Post 31 October 2019 we are still unclear what Brexit means and when it will impact. Current options include a hard Brexit, a soft Brexit or even no Brexit. This means businesses need to plan for both a hard Brexit and a soft Brexit.
Brexit will have an impact on most supply chains. Businesses also need to bear in mind that although Brexit has its most significant impact on trade between the UK and the rest of the EU, it will also impact non-EU international trade and UK domestic trade.
This article summarises what you should do to map your supply chain and key points you need to consider.
What should you do?
Map your supply chain to identify high-risk supply chain contracts
- Identify your important customers and suppliers and determine which ones could cause the most significant impact on you. Although the value of the contracts will be a key part of working out which are the important supply chain contracts also consider the smaller but strategic supply chain relationships which could have a big impact on your business.
- Categorise your supply chain relationships into three categories: (1) those which relate to trade across the border between the UK and the EU; (2) those which relate to trade between the UK and non-EU countries; and those which are UK domestic. The risks will likely be different for each category.
- Look at which contracts include commitments that extend beyond 2019. This is important as for long term contracts; your choices may be limited.
The highest risk supply chain contracts will be those which require trade between the UK and the EU and are long term (without a right to terminate for convenience). Lowest risk contracts will be lower value non-strategic contracts, which are domestic UK trading and are short term or include a right to terminate easily.
For your higher-risk contracts for trade between the UK and the rest of the EU consider the immediate key risks which are:
- The costs of crossing the UK/EU border. This will be not only the risk of tariffs but also the increased logistics costs which costs are likely to increase partly because crossing the UK/EU border will be more complicated but also due to the risk of delay.
- Delay in crossing the UK/EU border. If there is a hard Brexit delays in the short term and long term are likely.
- Export/import controls. Currently, UK export/import controls are set by the EU. Post-Brexit the UK may be able to set its own different export/import controls. In the short term, the UK is unlikely to pursue a different approach to the EU, but a foreign policy issue could have an impact. There are currently very few export/import controls between the UK and the EU. Post-Brexit, this may change and mean that businesses are more likely to be having to deal with export/import licence requirements.
- Exchange rate risk. Since the referendum result, the sterling exchange rate has been volatile, and it is expected that this volatility will continue for some time.
- Providing services at customer sites may become more difficult as there may be restrictions on the movement of people (e.g. visas).
- Upward pressure on increases in prices and costs.
Consider the impact the above risks will have on your higher-risk contracts:
- Your contracts may already make specific provisions for border costs and delays. For example, if you use an Incoterm (e.g. Ex-works, FCA, CIF, FOB, DAP, DDP), then these will specifically allocate those risks between the parties.

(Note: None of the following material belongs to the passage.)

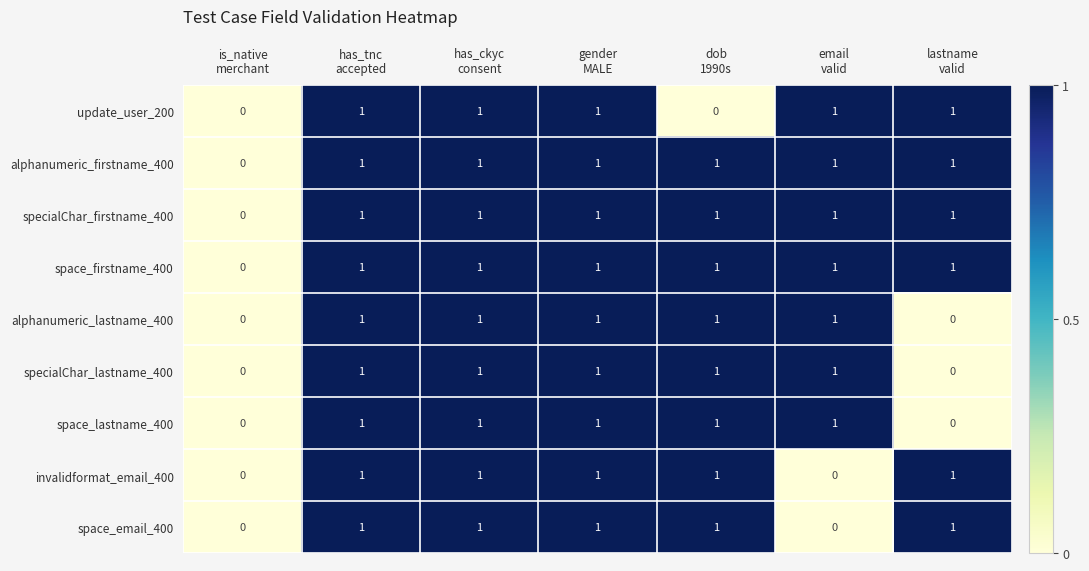

Count the alphanumeric_lastname_400 values in the range 0 to 1.

7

- The allocation of the risk and cost of crossing the border will depend on the details in the contract, such as the terms for delivery. For example, if you are in the UK and you are obliged to deliver products to Spain, then it is probable you are responsible for all the costs and delays up to delivery in Spain, and that will mean you take the delay/cost risk of crossing the border.
- Restrictions on immigration may make on-site services more difficult. Consider to what extent you are obliged to provide on-site services and if you are reliant on UK nationals going to non-UK EU based sites to provide services, or non-UK EU nationals coming to the UK.

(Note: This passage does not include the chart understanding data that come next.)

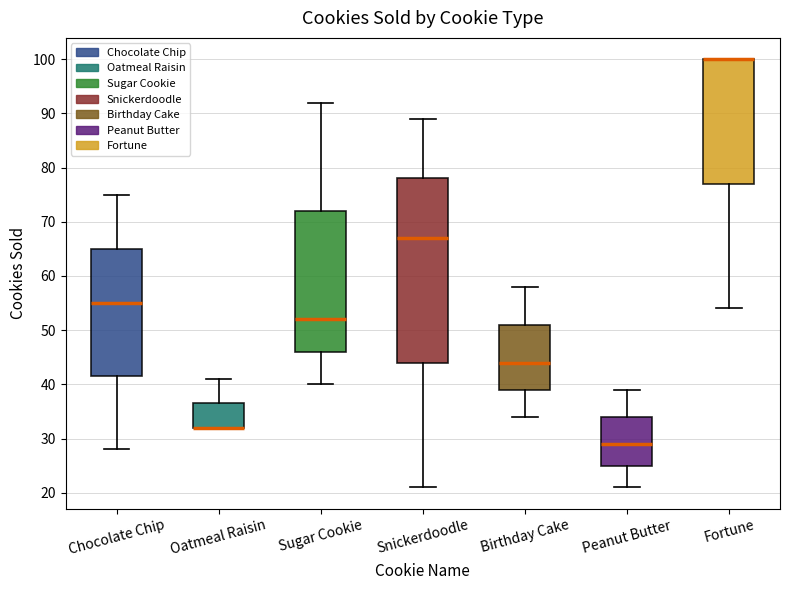

Reading left to right, transcribe this box plot: for each box, give where its median line is, the range the box spans, and where its two whiskers end, as read against the y-axis. The values are not printed on the chart, so give them approximately, as read against the axis.

Chocolate Chip: median 55, box 42 to 65, whiskers 28 to 75
Oatmeal Raisin: median 32 (drawn on the box's lower edge), box 32 to 37, whiskers 32 to 41
Sugar Cookie: median 52, box 46 to 72, whiskers 40 to 92
Snickerdoodle: median 67, box 44 to 78, whiskers 21 to 89
Birthday Cake: median 44, box 39 to 51, whiskers 34 to 58
Peanut Butter: median 29, box 25 to 34, whiskers 21 to 39
Fortune: median 100 (drawn on the box's upper edge), box 77 to 100, whiskers 54 to 100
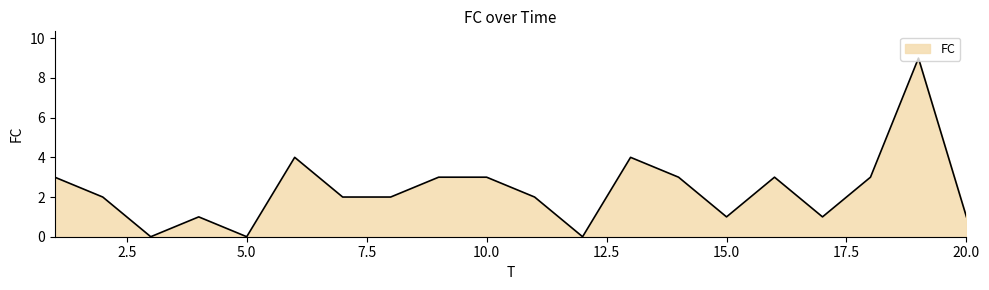

What is the greatest value displayed?

9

- Consider what, if any impact there will be on the contract price if there is a change in the exchange rate or upward pressure on prices and whether are prices fixed or can be reviewed.

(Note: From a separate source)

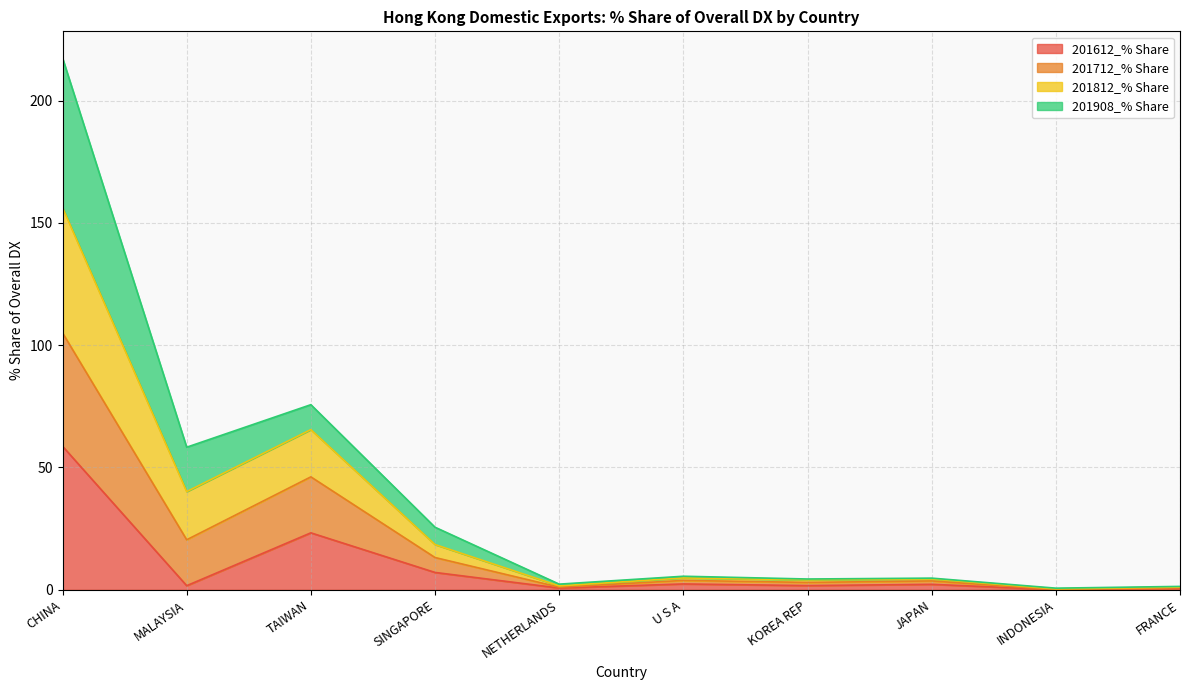

The 201612_% Share series shows 58.7 at CHINA. True or false?

True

If you do have risks under your supply chain contracts, then consider what you can do to anticipate and manage the risks:
- How you will comply with export/import requirements and if you may need to invest in IT systems and expertise/consultants to prepare.
- If you can you build up stocks before Brexit, and what are the costs of doing so? However, there is now the risk that warehousing will be in short supply as other businesses also build up stocks (especially for Black Friday and Christmas).
- The potential for increased logistics costs from crossing the UK/EU border and talk to your logistics provider.
- Whether a change in tariffs will impact the price of the goods - identify now the custom classifications for the goods, check what the World Trade Organization (WTO) tariff would be for UK import/exports, and potential EU import/export tariffs.
- How will you reduce the risk of late delivery if you are subject to strict delivery time scales - e.g. build in contingency time for deliveries.
- If there are immigration restrictions between UK and EU consider the impact on services. Can you adjust your workforce to manage this risk?
- Consider if the contract includes a price review clause and how the contract price can be increased
There is little doubt that Brexit is currently the most significant issue faced by many businesses in the UK. For supply chain contracts that continue after Brexit, organisations should consider how Brexit might affect performance, or the costs of performance, of obligations under the contract. The same considerations should also be given to proposed supply chain contracts due to come into force after Brexit.